If you want portability, the E07k and E17 both act as battery powered amps for use with a dap (portable player), but is also a dac/amp for use with a computer. The other solutions that I was talking about would be "better" by audiophile terms, but at this point, that isn't really what you need. Ease of use, portability, and a step up from mobo out is what you are looking at. Doing somehting like the UD120 + O2 would be a better solution, but less user friendly, bulkier, etc. The output power of the E07k isn't as high as the other options I mentioned, but it will be plenty for basically any headphones that you use (start getting into orthos and we will need to talk again).

As far as E07k vs E17, there is a bit more power in the E17 (not all that much, and either will be enough), and the E17 has a slightly better amp section (read as "slightly more detailed"), but overall, the features are largely the same aside from the connectivity of the E17. That is what the E17 is largely aimed at imo, connectivity. Toslink input, spdif input, etc. It is an E07k+ basically. Personally, I like the side buttons of the E07k better than the top buttons of the E17 (unless using it for desktop use, in which case I would prefer a knob).

IMO, the E17 is irrelevant now because of the E07k (unless you really want the connectivity options, which is why I bought it, actually). The price:performance is really good. It is a very compentant all in one solution for portable and desktop use. There are plenty of ways to upgrade after the fact if you decide to spend more money later on though. Audiophilia is a money pit, of that you can be sure.

This is in response to your post in the other thread.

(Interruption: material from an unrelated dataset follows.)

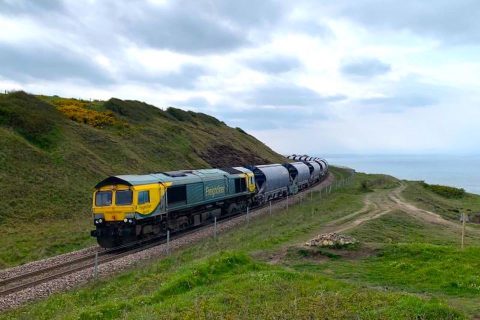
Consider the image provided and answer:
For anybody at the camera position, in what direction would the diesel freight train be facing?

You might find the new headphones to be harsh not so much because they are harsh (I'm NOT saying that they aren't), but becasue you aren't used to the sound signature yet. That happened to me with my first pair of decent headphones, a pair of Superlux HD662f. Burn in can affect you more than it affects the headphones themselves, so give it some time and become adjusted to the way that they sound. Once you do, you might find that everything else isn't quite harsh enough anymore. That is how it worked with me at least.